La pregunta de la semana (4)

Imagen de Mariusz en Pixabay

¿Por qué patatilla, ratilla o puertecilla son voces que no figuran el DLE, pero paletilla, ardilla o ventanilla, Sí?

Todas las palabras que incluye el enunciado contienen sufijos apreciativos. Ahora bien, las tres primeras pertenecen a un subgrupo distinto del de las segundas.

Efectivamente, patatilla, ratilla y puertecilla son transparentes, es decir, su significado se obtiene de la combinación de la base y el sufijo. De esta forma, al usar la voz puertecilla, el hablante está añadiendo al significado léxico de puerta o bien la información de tamaño pequeño o bien una valoración de aprecio o atenuación. Así, estas voces no suelen estar en los diccionarios, ya que se entiende que el hablante puede interpretarlas aplicando un procedimiento productivo de formación de palabras.

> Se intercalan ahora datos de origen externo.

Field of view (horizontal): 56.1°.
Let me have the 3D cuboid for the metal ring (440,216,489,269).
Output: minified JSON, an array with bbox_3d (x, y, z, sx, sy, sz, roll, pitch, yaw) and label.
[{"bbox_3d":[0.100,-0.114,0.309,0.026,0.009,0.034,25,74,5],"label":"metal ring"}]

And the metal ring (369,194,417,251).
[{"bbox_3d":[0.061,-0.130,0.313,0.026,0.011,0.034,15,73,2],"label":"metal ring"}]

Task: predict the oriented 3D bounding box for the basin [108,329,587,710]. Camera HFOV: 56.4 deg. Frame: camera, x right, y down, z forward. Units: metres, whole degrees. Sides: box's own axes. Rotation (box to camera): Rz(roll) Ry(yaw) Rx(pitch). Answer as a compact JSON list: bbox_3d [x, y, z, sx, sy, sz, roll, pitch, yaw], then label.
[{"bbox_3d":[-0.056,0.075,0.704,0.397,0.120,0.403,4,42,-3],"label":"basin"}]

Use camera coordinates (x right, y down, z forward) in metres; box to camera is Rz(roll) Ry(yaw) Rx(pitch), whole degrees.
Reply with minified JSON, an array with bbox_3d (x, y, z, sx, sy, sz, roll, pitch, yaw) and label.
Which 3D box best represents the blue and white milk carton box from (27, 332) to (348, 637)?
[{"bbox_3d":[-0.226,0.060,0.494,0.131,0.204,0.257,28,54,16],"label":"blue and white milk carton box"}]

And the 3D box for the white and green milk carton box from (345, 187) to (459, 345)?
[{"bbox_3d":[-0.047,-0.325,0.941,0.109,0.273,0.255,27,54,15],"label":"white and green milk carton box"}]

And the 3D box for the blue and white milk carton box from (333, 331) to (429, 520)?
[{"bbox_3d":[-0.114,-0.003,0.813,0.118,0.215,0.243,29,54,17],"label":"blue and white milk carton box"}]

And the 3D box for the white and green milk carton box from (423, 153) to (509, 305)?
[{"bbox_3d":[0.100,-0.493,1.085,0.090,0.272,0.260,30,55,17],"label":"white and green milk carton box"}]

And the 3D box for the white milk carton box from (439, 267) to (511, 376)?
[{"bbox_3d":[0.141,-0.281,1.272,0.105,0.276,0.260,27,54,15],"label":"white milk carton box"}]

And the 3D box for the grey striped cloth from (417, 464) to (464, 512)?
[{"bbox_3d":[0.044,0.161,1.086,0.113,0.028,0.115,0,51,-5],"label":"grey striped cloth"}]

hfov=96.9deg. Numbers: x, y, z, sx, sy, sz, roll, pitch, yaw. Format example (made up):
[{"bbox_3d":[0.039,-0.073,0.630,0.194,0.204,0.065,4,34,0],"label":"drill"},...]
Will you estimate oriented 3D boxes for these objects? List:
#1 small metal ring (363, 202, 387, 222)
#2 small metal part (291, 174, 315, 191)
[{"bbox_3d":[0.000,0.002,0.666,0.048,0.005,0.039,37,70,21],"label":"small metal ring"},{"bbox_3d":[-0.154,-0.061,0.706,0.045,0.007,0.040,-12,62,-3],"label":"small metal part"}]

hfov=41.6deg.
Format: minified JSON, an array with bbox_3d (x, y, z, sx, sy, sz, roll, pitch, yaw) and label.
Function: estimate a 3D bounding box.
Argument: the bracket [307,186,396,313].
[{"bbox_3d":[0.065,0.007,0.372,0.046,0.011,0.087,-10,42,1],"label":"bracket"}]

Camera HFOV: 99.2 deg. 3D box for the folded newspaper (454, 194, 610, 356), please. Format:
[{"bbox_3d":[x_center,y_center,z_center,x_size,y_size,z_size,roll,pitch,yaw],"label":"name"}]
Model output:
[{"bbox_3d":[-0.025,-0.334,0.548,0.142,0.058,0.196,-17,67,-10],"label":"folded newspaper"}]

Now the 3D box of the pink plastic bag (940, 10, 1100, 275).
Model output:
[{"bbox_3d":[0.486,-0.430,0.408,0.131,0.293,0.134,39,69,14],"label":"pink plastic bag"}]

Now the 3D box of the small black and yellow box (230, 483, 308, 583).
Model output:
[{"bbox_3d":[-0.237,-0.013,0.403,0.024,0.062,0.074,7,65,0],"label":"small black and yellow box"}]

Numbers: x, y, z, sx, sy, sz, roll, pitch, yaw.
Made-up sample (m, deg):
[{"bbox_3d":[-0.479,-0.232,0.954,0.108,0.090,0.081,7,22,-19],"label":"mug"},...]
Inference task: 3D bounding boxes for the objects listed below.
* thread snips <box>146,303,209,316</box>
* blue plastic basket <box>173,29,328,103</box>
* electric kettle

Paletilla, ardilla y ventanilla, en cambio, son voces opacas que han sufrido un proceso de lexicalización. Se trata de vocablos cuyo significado no se obtiene por la simple combinación de los dos componentes que los forman. Y, frente a los del grupo anterior, los diccionarios les dan cabida porque, como indica la NGLE (§ 9.3b), «no se obtienen mediante un recurso morfológico activo en el español actual, sino que forman ya parte del repertorio léxico del idioma. Así, paletilla, ardilla y ventanilla, como tantos otros (centralita, cigarrillo, estribillo, flequillo…), poseen un significado impredecible a partir del sentido del diminutivo. Efectivamente, una paletilla no solo es una ‘paleta pequeña’, sino que es también, por ejemplo, el ‘cuarto delantero de ciertas reses’; una ventana pequeña tiende a ser una ventanita, mientras que una ventanilla es una ‘abertura acristalada en los despachos y oficinas o en los laterales de los vehículos’, y también llamamos así a los ‘orificios nasales’ y a las ‘aberturas rectangulares cubiertas con un material transparente, que llevan algunos sobres’. En cuanto a ardilla, es posible que, en la conciencia lingüística del hablante, no quepa una asociación entre el diminutivo y arda, el sustantivo primario que dio nombre a este simpático mamífero roedor allá por el s. XIII,  pues es este un término que paulatinamente, desde principios del s. XVII, ha ido siendo arrinconado por la lexicalización del diminutivo, hasta encontrarse hoy día en desuso. Curiosamente, en Venezuela y Honduras, la lexicalización se ha obrado a partir de un sufijo apreciativo distinto, de modo que al animal lo llaman ardita.

La pregunta de la semana (3)

Imagen de Thomas Wolter en Pixabay

¿Por qué solemos pensar que bajar abajo es un pleonasmo, pero no solemos pensar que bajar al sótano también lo es?

La acción de bajar lleva implícito un movimiento hacia abajo, por lo que este adverbio resulta redundante en la expresión bajar abajo. En cambio, en la expresión bajar al sótano, el significado del sustantivo supone una concreción, una especificación de un lugar al que poder bajar. Podría pensarse que, en el caso de que nos encontrásemos en una construcción de piso único y sótano, la indicación de bajar al sótano podría ser pleonástica; pero, aun así, habrían de considerarse otras variables, como la posibilidad de bajar al pueblo, a la playa… Por otro lado, no resulta imposible ni paradójico el hecho de subir al sótano, si nos hallásemos en un subsótano (el nombre no se recoge en el DLE, pero su uso, como su realidad, existe).

Pese a todo, cabe recordar que no tiene por qué haber incorrección alguna en los pleonasmos. A menudo, resultan útiles, no solo porque esclarezcan, como acabamos de ver, el sentido concreto a que queremos referirnos, sino también porque pueden funcionar como énfasis. Por ejemplo, en la expresión lo he visto con mis propios ojos hay dos redundancias (es obvio que ver se hace con los ojos y que estos son los propios y no los ajenos), pero con ella ganamos fuerza expresiva para ser creídos en lo que decimos. Otro ejemplo: cualquier niño tiende a obedecer a su madre con mayor premura y sin rechistar al oír un pleonástico ¡Sal de aquí! o incluso ¡Sal hacia/para fuera! que con un lacónico ¡Sal!